Today's peer review was difficult as I was feeling so deflated and grumpy, to the point where I just wanted to pack my bags and go home and sulk. But I stuck it out and found it really helpful, thankfully! Yay for small victories! 

Amber and Naomi gave me some really positive constructive feedback which put things into perspective and pushed me in the right direction.
 

Tomorrow I will try and discuss with Pete about what I have been thinking about this week, although I'm not sure this will be possible as I have bombarded him with emails entitled 'HELP', 'COP STRESS' etc...sorry Pete! 
It's important too that I take breaks from thinking about COP, because I know that I will end up running myself into the ground again if I sit at my desk and try to make magic happen with it. Here goes!

Wednesday, 2 November 2016

HELP!

So I'm meant to have 3000 words of my essay done for tomorrow. Out of the 738 I have attempted to squeeze out, none of them are remotely good/make any sense, and I only have about 3 practical drawings. Also it might be a good time to mention that I don't really know what I'm actually writing about and whether I actually care about it. In other words I have hit a huge brick wall and have no clue how I'm going to resolve it and just feel like I'm not getting anywhere with COP in general.

I've just ran myself into the ground trying to think of areas that would make a good essay and my brain has turned to mash potato, and I can't even think of what else to write!

Tuesday, 1 November 2016

Introduction (so far)

Clearly outline the topic you are investigating and explain to the reader why this is an important area to study

Within this dissertation the researcher will discuss the implications of using children as a powerful tool within advertising campaigns to achieve a more hard-hitting impact on a mass-scale audience.It will also consider the level of effectiveness in advertisements designed to create a sense of empathy with the aim of changing consumer behaviour. The overarching theme of this study is to explore the extent to which social responsibility impacts on the role and function of illustration, which has lead to a development of interest in how the use and structure of imagery can be used to serve a persuasive purpose. 

Clearly state the overarching research question of the project

The relevance of identifying the level of audience response is important in recognising effective methods that could be applied to future campaigns aimed at tackling a variety of social issues.

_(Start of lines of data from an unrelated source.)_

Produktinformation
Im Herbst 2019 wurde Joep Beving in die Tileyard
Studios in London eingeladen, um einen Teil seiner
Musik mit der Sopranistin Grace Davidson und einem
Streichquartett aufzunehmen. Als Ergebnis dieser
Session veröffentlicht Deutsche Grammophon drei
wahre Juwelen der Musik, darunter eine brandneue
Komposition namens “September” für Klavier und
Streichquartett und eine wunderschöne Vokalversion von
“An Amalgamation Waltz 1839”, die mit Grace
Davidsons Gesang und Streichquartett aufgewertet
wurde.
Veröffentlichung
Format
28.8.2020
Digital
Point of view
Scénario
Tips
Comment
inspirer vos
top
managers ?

It also highlights the effectiveness of past campaigns that have implemented behaviour which shows within comparative statistics, often showing a substantial level of improvement.

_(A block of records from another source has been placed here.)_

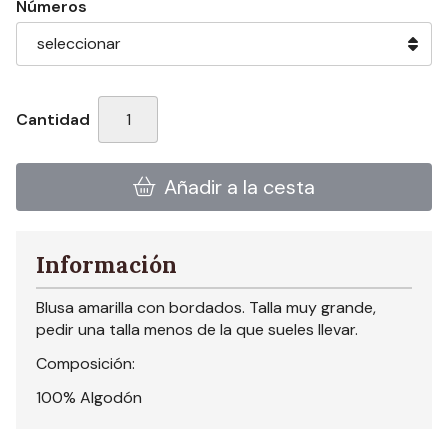
Números
Cantidad
Añadir a la cesta
Información
Blusa amarilla con bordados. Talla muy grande,
pedir una talla menos de la que sueles llevar.
Composición:
100% Algodón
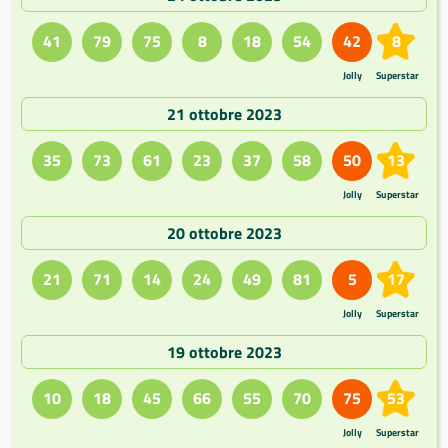
41
79
75
8
18
54
42
8
Jolly
Superstar
21 ottobre 2023
35
73
61
23
37
58
50
13
Jolly
Superstar
20 ottobre 2023
21
71
14
24
49
81
5
17
Jolly
Superstar
19 ottobre 2023
10
18
45
66
55
70
75
53
Jolly
Superstar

Outline how you are going to investigate this project (your methodology). This might include highlighting key primary and secondary research methods, including visual, practical, and textual research methods

Reference will be made to texts relating to consumer behaviour, empathy, powerful imagery as well as above-the-line advertising campaigns, often in the form of television commercials, that use children to manipulate and guilt-trip the audience into taking a specific course of action. 
Identifying key persuasive methods used in visual advertisements through the early 20th Century in relation to promoting health care products has stemmed the investigation into the history of social and self-perception, and more specifically looking at drive and motivational factors that individuals aim to achieve a level of self-actualisation. 


The research methodology is centred around the relationship between illustration, advertising and achieving self-actualisation, and how the role of children can act as a vehicle to shift audience perceptions in response to a social issue.